Most root canals will present no complications, but there is a chance bacteria can re-enter and cause another infection. A dentist should be able to treat the condition with antibiotics when it is caught fast enough, so it's vital to seek treatment as soon as possible if you suspect your root canal has become infected.
Here are just five signs that might have happened.
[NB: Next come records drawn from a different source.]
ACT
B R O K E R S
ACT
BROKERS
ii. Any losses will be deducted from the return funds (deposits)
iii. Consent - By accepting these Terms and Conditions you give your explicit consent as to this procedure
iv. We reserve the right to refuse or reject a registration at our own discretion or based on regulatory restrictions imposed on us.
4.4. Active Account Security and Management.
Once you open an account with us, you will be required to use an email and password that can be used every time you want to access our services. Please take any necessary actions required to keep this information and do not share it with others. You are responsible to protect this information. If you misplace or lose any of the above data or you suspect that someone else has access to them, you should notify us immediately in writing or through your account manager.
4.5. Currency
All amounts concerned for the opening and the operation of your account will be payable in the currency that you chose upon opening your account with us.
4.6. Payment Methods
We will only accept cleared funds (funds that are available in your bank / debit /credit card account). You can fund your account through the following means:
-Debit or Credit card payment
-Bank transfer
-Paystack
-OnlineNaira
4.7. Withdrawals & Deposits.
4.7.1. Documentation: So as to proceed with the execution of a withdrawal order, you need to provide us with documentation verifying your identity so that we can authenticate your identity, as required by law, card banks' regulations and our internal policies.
Some pain or discomfort is normal after a root canal, but this should only last for a couple of days and should not be severe. If pain lasts longer and seems to be growing more intense, an infection may have developed. Pain is often worse when pressure is applied, such as while eating, and it generally grows worse when you eat or drink anything hot or cold.
2. Bad Taste or Breath
Bacterial infections create bad odours as they thrive, so any infected tissue will often create a bad taste or odour in the mouth. If you notice an unpleasant taste that seems to be coming from the tooth that just had a root canal, or if you experience bad breath that won't seem to go away, you may have an infection.
3. Persistent Abscess
Before having a root canal, many patients develop abscesses near the affected tooth. This should diminish and disappear after a successful root canal, but it may remain if the area becomes reinfected. Greenish or yellowish pus will often leak from that abscess, especially when placed under pressure.
4. Heat or Swelling
If your root canal becomes infected, you may find the area surrounding that tooth becomes abnormally warm. In many cases, this will be accompanied by swelling, and that swelling may spread to the neck and face if the condition is left untreated. This is a sign you should contact a dental professional immediately since a spreading infection can result in serious complications.
As with other types of infection, an infected root canal will often cause a fever. If you have a high temperature or feel unusually run down soon after having a root canal, it's worth visiting an emergency dentist without delay, even if you aren't experiencing any of the other symptoms listed above.